Trotz der Proteste ernannte die Zentrale Wahlkommission die Putin-Partei am Tag nach der Wahl offiziell zum Sieger: Geeintes Russland verliert zwar nach amtlichen Angaben die verfassungsgebende Zweidrittelmehrheit, kann aber mit knapp 50 Prozent der Stimmen auch künftig allein in der Staatsduma regieren. Im Moskauer Stadtzentrum feierten rund 5000 Mitglieder der Kremljugend den Wahlsieg.

Die OSZE kritisierte insbesondere die Nichtzulassung einzelner Oppositionsparteien. Es habe Unregelmäßigkeiten bei der Stimmenauszählung sowie Manipulationen bei der Abstimmung selbst gegeben, teilte die Organisation in Moskau mit. Der stellvertretende Sprecher der Bundesregierung, Georg Streiter, forderte in Berlin, alle Vorwürfe müssten „befriedigend aufgeklärt“ werden. Clinton sagte, der OSZE-Bericht werfe „eine Reihe von Fragen zum Verlauf dieser Wahlen“ auf. „Die russischen Wähler haben eine umfassende Untersuchung aller glaubwürdigen Berichte über Wahlbetrug und -manipulation verdient“, sagte die US-Außenministerin.

Mit knapp 50 Prozent der Stimmen kommt Geeintes Russland auf 238 der 450 Sitze in der Staatsduma, sagte Wahlleiter Wladimir Tschurow in Moskau. Die Putin-Partei blieb aber deutlich hinter ihrem Ergebnis von 2007 zurück, als ihr 64,3 Prozent zugesprochen worden waren. Die Abstimmung galt als Stimmungstest für die Präsidentenwahl am 4. März 2012. Dann will sich Putin, der bereits von 2000 bis 2008 Staatschef war, wieder in den Kreml wählen lassen. Medwedew soll Ministerpräsident werden.

Auch die Grünen-Bundesabgeordnete Marieluise Beck prangerte als unabhängige Wahlbeobachterin „Verzerrungen und Manipulationen“ an. „Es hat viel Chaos gegeben“, sagte Beck der Nachrichtenagentur dpa in Moskau. Kritik kam auch von Friedensnobelpreisträger Michail Gorbatschow. „Wir müssen das politische System und die politische Ordnung ändern“, sagte der Ex-Kremlchef dem Radiosender Echo Moskwy.
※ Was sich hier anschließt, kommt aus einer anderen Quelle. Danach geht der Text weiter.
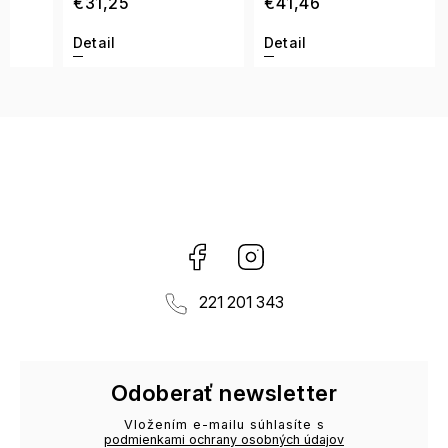
€31,25
€41,46
Detail
Detail
Facebook
Instagram
221 201 343
Odoberať newsletter
Vložením e-mailu súhlasíte s
podmienkami ochrany osobných údajov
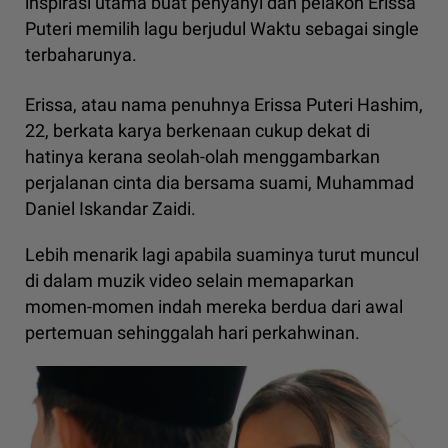
inspirasi utama buat penyanyi dan pelakon Erissa
Puteri memilih lagu berjudul Waktu sebagai single
terbaharunya.
Erissa, atau nama penuhnya Erissa Puteri Hashim,
22, berkata karya berkenaan cukup dekat di
hatinya kerana seolah-olah menggambarkan
perjalanan cinta dia bersama suami, Muhammad
Daniel Iskandar Zaidi.
Lebih menarik lagi apabila suaminya turut muncul
di dalam muzik video selain memaparkan
momen-momen indah mereka berdua dari awal
pertemuan sehinggalah hari perkahwinan.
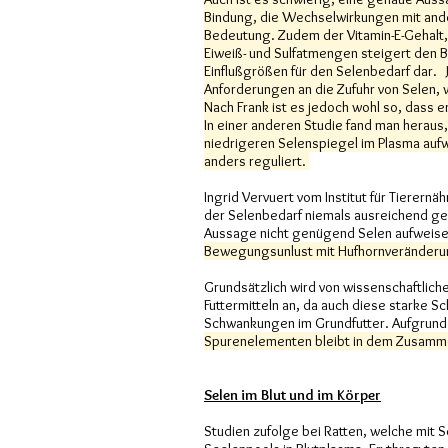
Bindung, die Wechselwirkungen mit ander
Bedeutung. Zudem der Vitamin-E-Gehalt
Eiweiß- und Sulfatmengen steigert den Be
Einflußgrößen für den Selenbedarf dar. 
Anforderungen an die Zufuhr von Selen,
Nach Frank ist es jedoch wohl so, dass
In einer anderen Studie fand man heraus
niedrigeren Selenspiegel im Plasma aufw
anders reguliert.
Ingrid Vervuert vom Institut für Tierern
der Selenbedarf niemals ausreichend ged
Aussage nicht genügend Selen aufweise
Bewegungsunlust mit Hufhornveränderu
Grundsätzlich wird von wissenschaftlich
Futtermitteln an, da auch diese starke 
Schwankungen im Grundfutter. Aufgrund d
Spurenelementen bleibt in dem Zusamm
Selen im Blut und im Körper
Studien zufolge bei Ratten, welche mit 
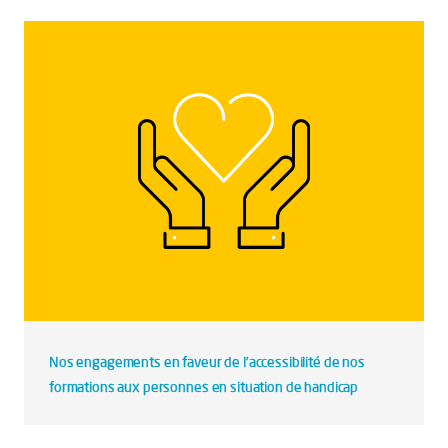
Nos engagements en faveur de l’accessibilité de nos
formations aux personnes en situation de handicap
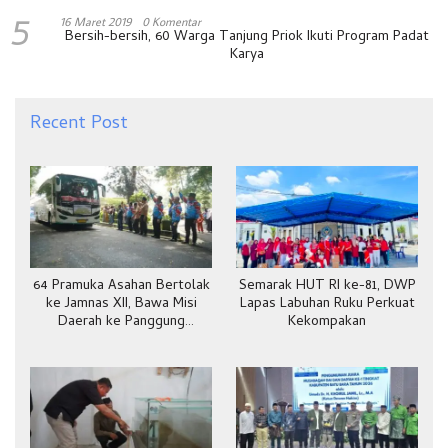
5
16 Maret 2019
0 Komentar
Bersih-bersih, 60 Warga Tanjung Priok Ikuti Program Padat
Karya
Recent Post
64 Pramuka Asahan Bertolak
Semarak HUT RI ke-81, DWP
ke Jamnas XII, Bawa Misi
Lapas Labuhan Ruku Perkuat
Daerah ke Panggung
Kekompakan
Nasional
Im neuen Parlament sind nach Angaben von Wahlleiter Tschurow alle vier bisherigen Parteien vertreten. Die zweitplatzierten Kommunisten kamen gegen Ende der Auszählung auf 19,16 Prozent der Stimmen und 92 Sitze und die moderaten Oppositionspartei Gerechtes Russland auf 13,22 Prozent (64 Sitze). Vierter wurde die ultranationalistische Liberaldemokratische Partei von Wladimir Schirinowski mit 11,66 Prozent (56 Sitze), deren Wahlkampfparolen gegen Kaukasier und Zentralasiaten damit keinen durchschlagenden Erfolg hatten.

Die liberale Oppositionspartei Jabloko, die nach offiziellen Angaben deutlich an der Sieben-Prozent-Hürde scheiterte, will angesichts massiver Fälschungsvorwürfe das Ergebnis nicht anerkennen. Am Wahltag waren nach jüngsten Angaben etwa 300 Menschen bei nicht genehmigten Kundgebungen festgenommen worden. Auch am Montag waren nach einer bisher einmaligen Cyberattacke einige unabhängige Internetseiten weiter blockiert.

Die Wahlbeteiligung wurde mit 60,2 Prozent angegeben. Zur Wahl der Staatsduma waren am Sonntag rund 110 Millionen Bürger aufgerufen gewesen.